The Active Implantable Medical Devices Regulations 1992

Procedure for affixing EC mark

5.—(1) A device may bear the EC mark only if its manufacturer —

(a)follows the EC declaration of conformity procedure; or

(b)follows the EC type—examination procedure, together with —

(i)the EC verification procedure, or

(ii)the EC declaration of conformity to type procedure.

(2) The EC declaration of conformity procedure is the procedure by which the manufacturer —

(a)applies an approved quality system for the design, manufacture and final inspection of devices, and is subject to surveillance to ensure that he duly fulfils his obligations arising from the approved quality system;

(b)ensures and declares that the devices satisfy the relevant provisions of the Directive and, in particular, the relevant essential requirements; and

(c)having applied the EC mark in accordance with regulation 4, draws up and keeps a written declaration of conformity with the relevant provisions of the Directive, covering one or more identified specimens of the devices,

and Schedule 5 (Part I of which relates to the quality system, including the design dossier, and Part II of which relates to surveillance) shall have effect for the purposes of that procedure.

(3) The EC type—examination procedure is the procedure by which a notified body ascertains and certifies that a representative sample of the production of devices envisaged satisfies the relevant provisions of the Directive; and Schedule 6 shall have effect for the purposes of that procedure.

(4) The EC verification procedure is the procedure by which a notified body verifies and certifies that devices conform to the type described in an EC type—examination certificate and satisfy the relevant provisions of the Directive; and Schedule 7 shall have effect for the purposes of that procedure.

(5) The EC declaration of conformity to type procedure is the procedure by which the manufacturer —

(a)applies a quality system approved for the manufacture of devices and conducts a final inspection of the devices;

(b)is subject to surveillance;

(c)ensures and declares that the devices conform to the type described in an EC type—examination certificate and conform to the relevant provisions of the Directive; and

(d)having applied the EC mark in accordance with regulation 4, draws up and keeps a written declaration of conformity with the relevant provisions of the Directive covering one or more identified specimens of the devices,

and Schedule 8 (Part I of which relates to the quality system and inspection and Part II of which relates to surveillance) shall have effect for the purposes of that procedure.

(6) Any part of the EC type—examination procedure or the EC verification procedure which is to be followed in the United Kingdom by a manufacturer who has no place of business there may instead be followed by his authorised representative.

(7) The documentation relating to any of the procedures mentioned in this regulation carried out in the United Kingdom shall be in English or, subject to regulation 3(4), in some other language acceptable to the notified body concerned.
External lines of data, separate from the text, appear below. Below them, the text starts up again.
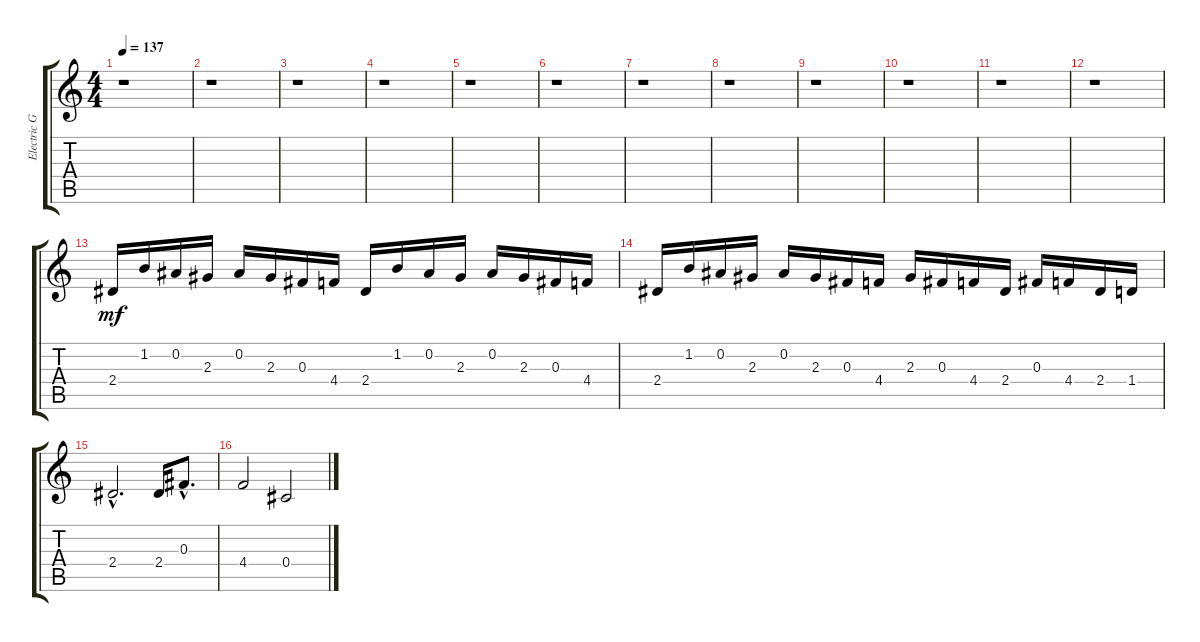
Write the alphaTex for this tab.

\track ("Electric Guitar 2" "Electric G") {instrument distortionguitar}
\staff {score tabs}
\tuning (Eb4 Bb3 Gb3 Db3 Ab2 Eb2) {hide}
\ts (4 4)
\tempo 137
\clef g2
\ks c
r.1{dy mf} |
r.1 |
r.1 |
r.1 |
r.1 |
r.1 |
r.1 |
r.1 |
r.1 |
r.1 |
r.1 |
r.1 |
2.4.16 1.2.16 0.2.16 2.3.16 0.2.16 2.3.16 0.3.16 4.4.16 2.4.16 1.2.16 0.2.16 2.3.16 0.2.16 2.3.16 0.3.16 4.4.16 |
2.4.16 1.2.16 0.2.16 2.3.16 0.2.16 2.3.16 0.3.16 4.4.16 2.3.16 0.3.16 4.4.16 2.4.16 0.3.16 4.4.16 2.4.16 1.4.16 |
2.4{hac}.2{d} 2.4.16 0.3{hac}.8{d} |
4.4.2 0.4.2
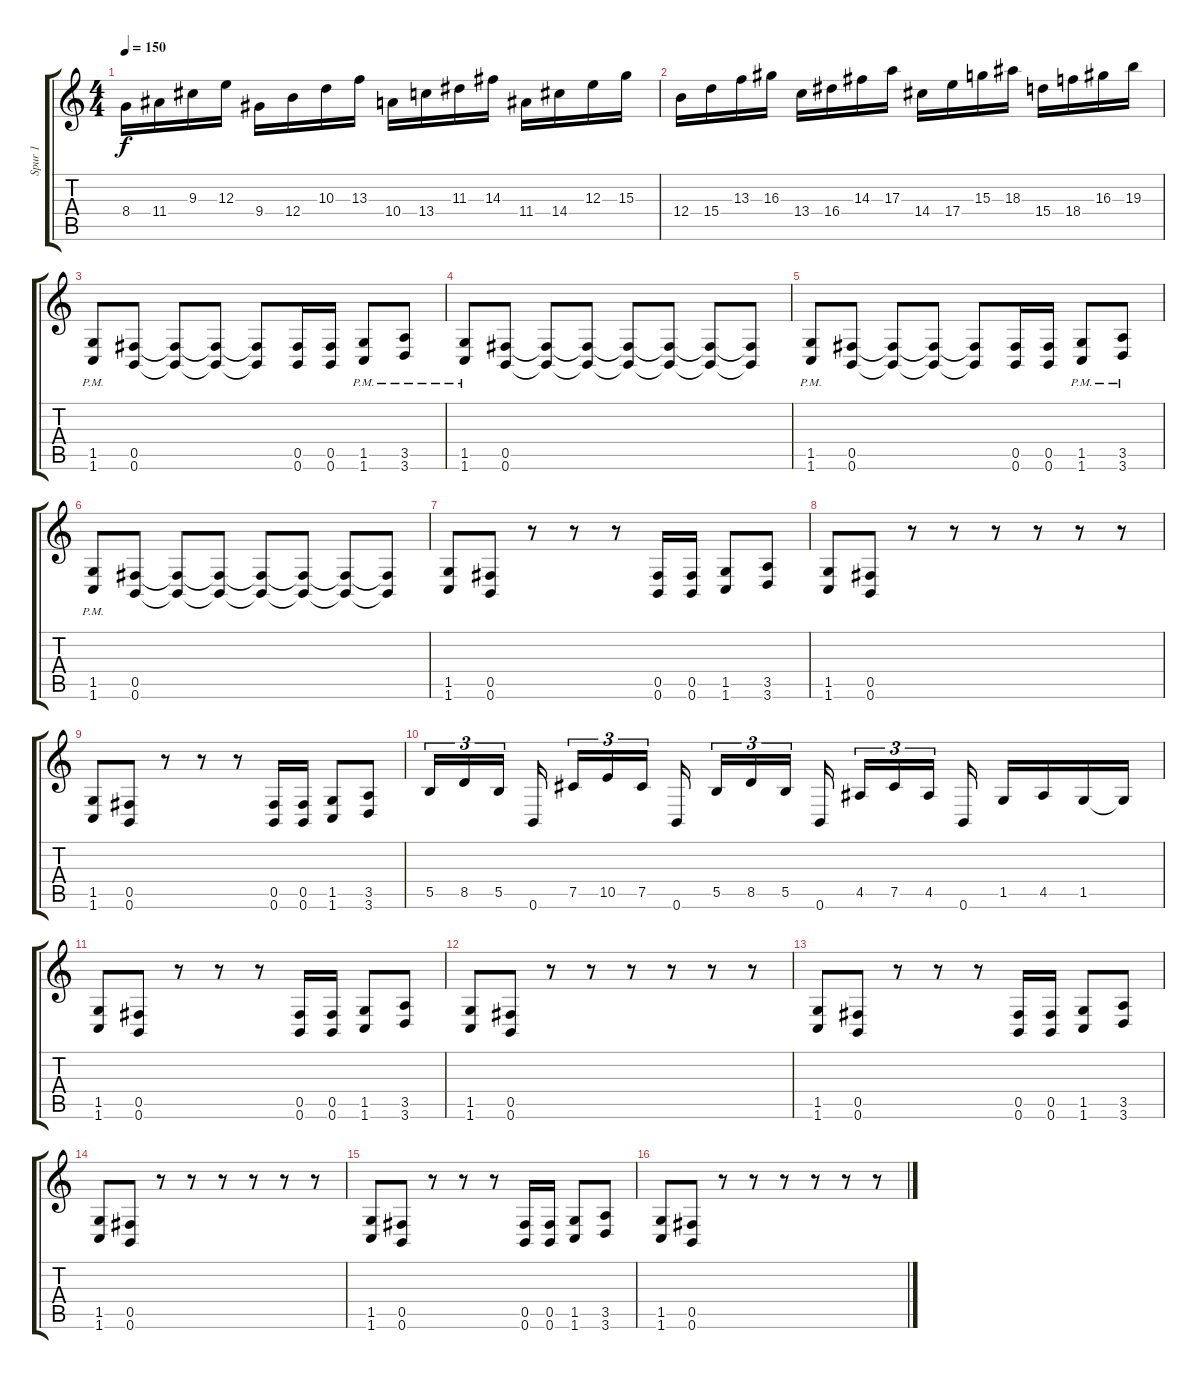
\track ("Spur 1" "Spur 1") {instrument overdrivenguitar}
\staff {score tabs}
\tuning (Db4 Ab3 E3 B2 Gb2 B1) {hide}
\ts (4 4)
\tempo 150
\clef g2
\ks c
8.4.16{dy f} 11.4.16 9.3.16 12.3.16 9.4.16 12.4.16 10.3.16 13.3.16 10.4.16 13.4.16 11.3.16 14.3.16 11.4.16 14.4.16 12.3.16 15.3.16 |
12.4.16 15.4.16 13.3.16 16.3.16 13.4.16 16.4.16 14.3.16 17.3.16 14.4.16 17.4.16 15.3.16 18.3.16 15.4.16 18.4.16 16.3.16 19.3.16 |
(1.5{pm} 1.6{pm}).8 (0.5 0.6).8 (0.5{t} 0.6{t}).8 (0.5{t} 0.6{t}).8 (0.5{t} 0.6{t}).8 (0.5 0.6).16 (0.5 0.6).16 (1.5{pm} 1.6{pm}).8 (3.5{pm} 3.6{pm}).8 |
(1.5{pm} 1.6{pm}).8 (0.5 0.6).8 (0.5{t} 0.6{t}).8 (0.5{t} 0.6{t}).8 (0.5{t} 0.6{t}).8 (0.5{t} 0.6{t}).8 (0.5{t} 0.6{t}).8 (0.5{t} 0.6{t}).8 |
(1.5{pm} 1.6{pm}).8 (0.5 0.6).8 (0.5{t} 0.6{t}).8 (0.5{t} 0.6{t}).8 (0.5{t} 0.6{t}).8 (0.5 0.6).16 (0.5 0.6).16 (1.5{pm} 1.6{pm}).8 (3.5{pm} 3.6{pm}).8 |
(1.5{pm} 1.6{pm}).8 (0.5 0.6).8 (0.5{t} 0.6{t}).8 (0.5{t} 0.6{t}).8 (0.5{t} 0.6{t}).8 (0.5{t} 0.6{t}).8 (0.5{t} 0.6{t}).8 (0.5{t} 0.6{t}).8 |
(1.5 1.6).8 (0.5 0.6).8 r.8 r.8 r.8 (0.5 0.6).16 (0.5 0.6).16 (1.5 1.6).8 (3.5 3.6).8 |
(1.5 1.6).8 (0.5 0.6).8 r.8 r.8 r.8 r.8 r.8 r.8 |
(1.5 1.6).8 (0.5 0.6).8 r.8 r.8 r.8 (0.5 0.6).16 (0.5 0.6).16 (1.5 1.6).8 (3.5 3.6).8 |
5.5.16{tu (3 2)} 8.5.16{tu (3 2)} 5.5.16{tu (3 2) beam splitsecondary} 0.6.16{beam splitsecondary} 7.5.16{tu (3 2)} 10.5.16{tu (3 2)} 7.5.16{tu (3 2) beam splitsecondary} 0.6.16{beam splitsecondary} 5.5.16{tu (3 2)} 8.5.16{tu (3 2)} 5.5.16{tu (3 2)} 0.6.16{beam splitsecondary} 4.5.16{tu (3 2)} 7.5.16{tu (3 2)} 4.5.16{tu (3 2) beam splitsecondary} 0.6.16 1.5.16 4.5.16 1.5.16 1.5{t}.16 |
(1.5 1.6).8 (0.5 0.6).8 r.8 r.8 r.8 (0.5 0.6).16 (0.5 0.6).16 (1.5 1.6).8 (3.5 3.6).8 |
(1.5 1.6).8 (0.5 0.6).8 r.8 r.8 r.8 r.8 r.8 r.8 |
(1.5 1.6).8 (0.5 0.6).8 r.8 r.8 r.8 (0.5 0.6).16 (0.5 0.6).16 (1.5 1.6).8 (3.5 3.6).8 |
(1.5 1.6).8 (0.5 0.6).8 r.8 r.8 r.8 r.8 r.8 r.8 |
(1.5 1.6).8 (0.5 0.6).8 r.8 r.8 r.8 (0.5 0.6).16 (0.5 0.6).16 (1.5 1.6).8 (3.5 3.6).8 |
(1.5 1.6).8 (0.5 0.6).8 r.8 r.8 r.8 r.8 r.8 r.8
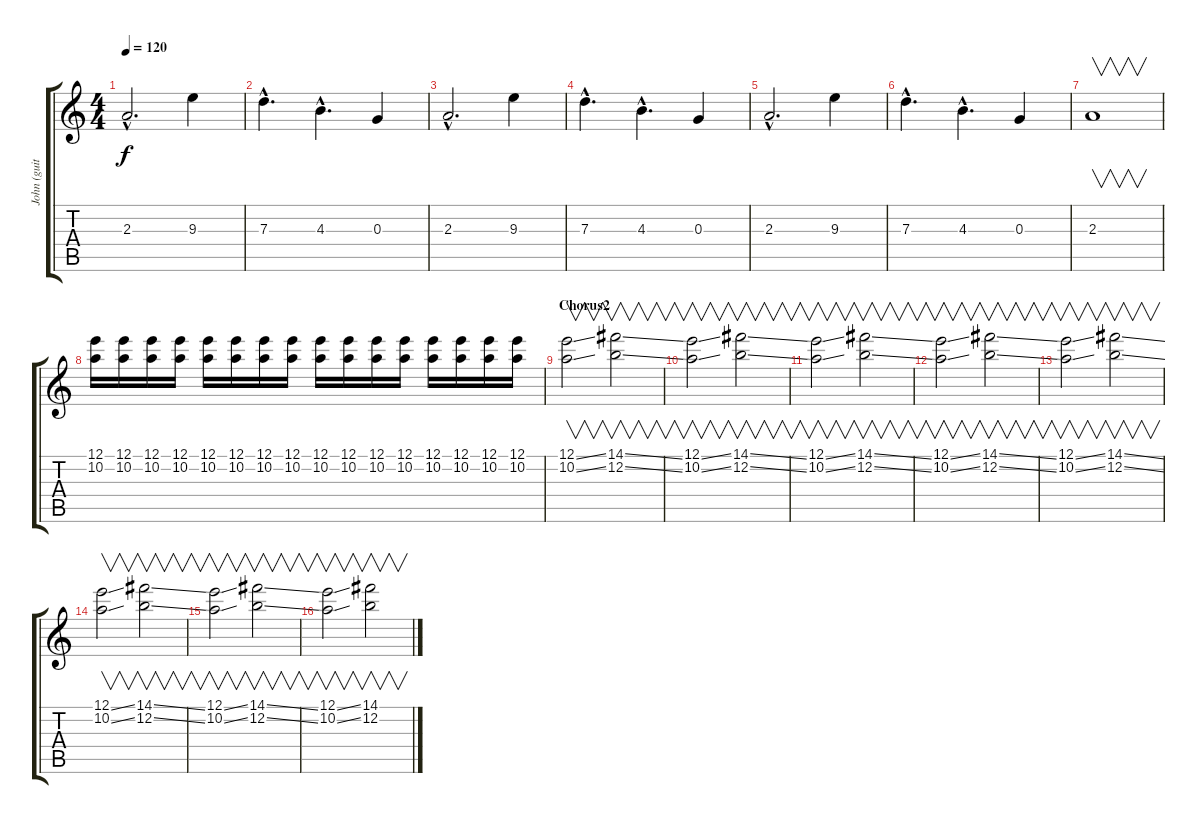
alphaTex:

\track ("John (guitar)" "John (guit") {instrument electricguitarmuted}
\staff {score tabs}
\tuning (E4 B3 G3 D3 A2 E2) {hide}
\ts (4 4)
\tempo 120
\clef g2
\ks c
2.3{hac}.2{d dy f} 9.3.4 |
7.3{hac}.4{d} 4.3{hac}.4{d} 0.3.4 |
2.3{hac}.2{d} 9.3.4 |
7.3{hac}.4{d} 4.3{hac}.4{d} 0.3.4 |
2.3{hac}.2{d} 9.3.4 |
7.3{hac}.4{d} 4.3{hac}.4{d} 0.3.4 |
2.3.1{v} |
(12.1 10.2).16 (12.1 10.2).16 (12.1 10.2).16 (12.1 10.2).16 (12.1 10.2).16 (12.1 10.2).16 (12.1 10.2).16 (12.1 10.2).16 (12.1 10.2).16 (12.1 10.2).16 (12.1 10.2).16 (12.1 10.2).16 (12.1 10.2).16 (12.1 10.2).16 (12.1 10.2).16 (12.1 10.2).16 |
\section ("" "Chorus2")
(12.1{ss} 10.2{ss}).2{v} (14.1{ss} 12.2{ss}).2{v} |
(12.1{ss} 10.2{ss}).2{v} (14.1{ss} 12.2{ss}).2{v} |
(12.1{ss} 10.2{ss}).2{v} (14.1{ss} 12.2{ss}).2{v} |
(12.1{ss} 10.2{ss}).2{v} (14.1{ss} 12.2{ss}).2{v} |
(12.1{ss} 10.2{ss}).2{v} (14.1{ss} 12.2{ss}).2{v} |
(12.1{ss} 10.2{ss}).2{v} (14.1{ss} 12.2{ss}).2{v} |
(12.1{ss} 10.2{ss}).2{v} (14.1{ss} 12.2{ss}).2{v} |
(12.1{ss} 10.2{ss}).2{v} (14.1 12.2).2{v}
(8) A notified body may charge a fee in accordance with paragraphs (9), (10) and (11) for anything done in, or in connection with, performing a function under this regulation or under any of the Schedules referred to in it.

(9) Except as provided by paragraph (10) the fee charged in respect of anything done shall not exceed an amount which reasonably represents the cost incurred, or to be incurred, in doing it.

(10) Where the notified body is a body the activities of which are carried on for profit, the fee for doing anything may include an amount representing a profit which is reasonable in the circumstances, having regard to —

(a)the character and extent of the work done or to be done by the notified body; and

(b)the commercial rate normally charged in respect of profit for that work or similar work.

(11) The notified body may require payment of a fee or a reasonable estimate of the fee, in advance of carrying out the work in respect of which the fee is payable and as a condition of doing that work.